Short-term Photovoltaic Power Prediction based on ICEEMDAN and Optimized Deep Hybrid Kernel Extreme Learning Machine

Authors

  • Hao Yan

DOI:

https://doi.org/10.62051/ijmee.v2n3.04

Keywords:

Photovoltaic Power Generation, ICEEMDAN, Beluga Whale Optimization, Deep Hybrid Kernel Extreme Learning Machine

Abstract

Aiming at the problem of low prediction accuracy for photovoltaic power generation due to the strong randomness and volatility, a prediction model based on Improved Complete Ensemble Empirical Mode Decomposition With Adaptive Noise (ICEEMDAN) and Beluga Whale Optimization Deep Hybrid Kernel Extreme Learning Machine (BWO-DHKELM) is proposed. Firstly, the historical data are analyzed by Pearson Correlation Coefficient, and the meteorological data with high correlation are obtained as the input features of the prediction model.
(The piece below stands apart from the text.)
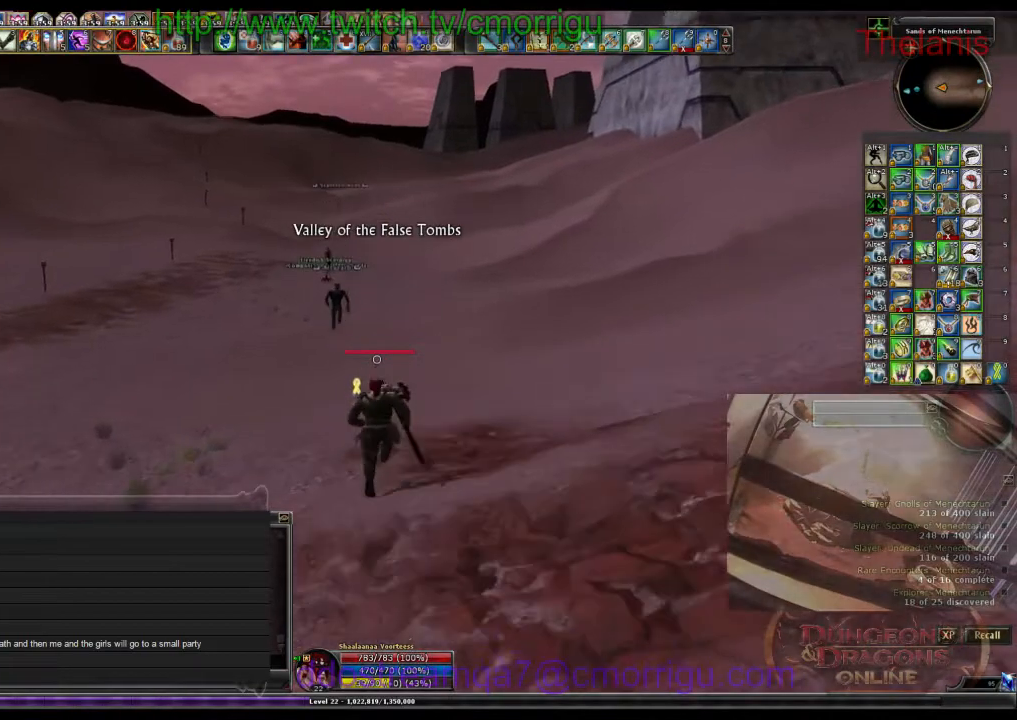
{"keys": ["w"], "events": []}
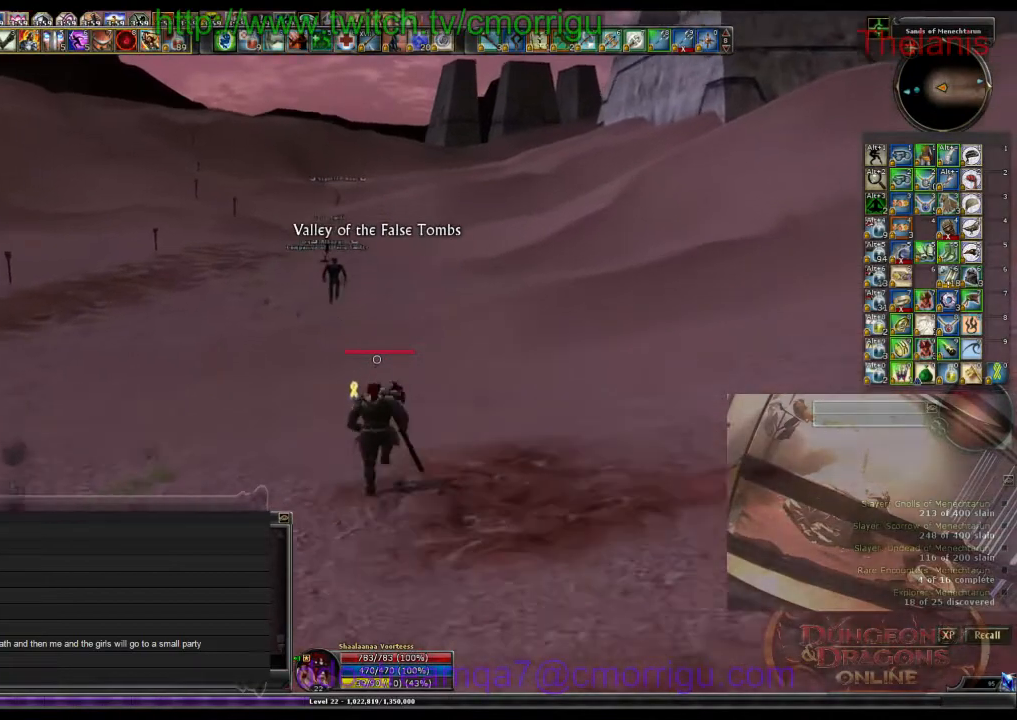
{"keys": ["w"], "events": []}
Secondly, the PV power is decomposed by ICEEMDAN to reduce its volatility. Then, DHKELM is constructed for each subsequence and several parameters of the model are optimized by BWO. Finally, the predicted values of each subsequence are summed to obtain the final prediction results. The effectiveness and superiority of the proposed model are verified by using real data from a PV plant in Jiangsu, China as an example.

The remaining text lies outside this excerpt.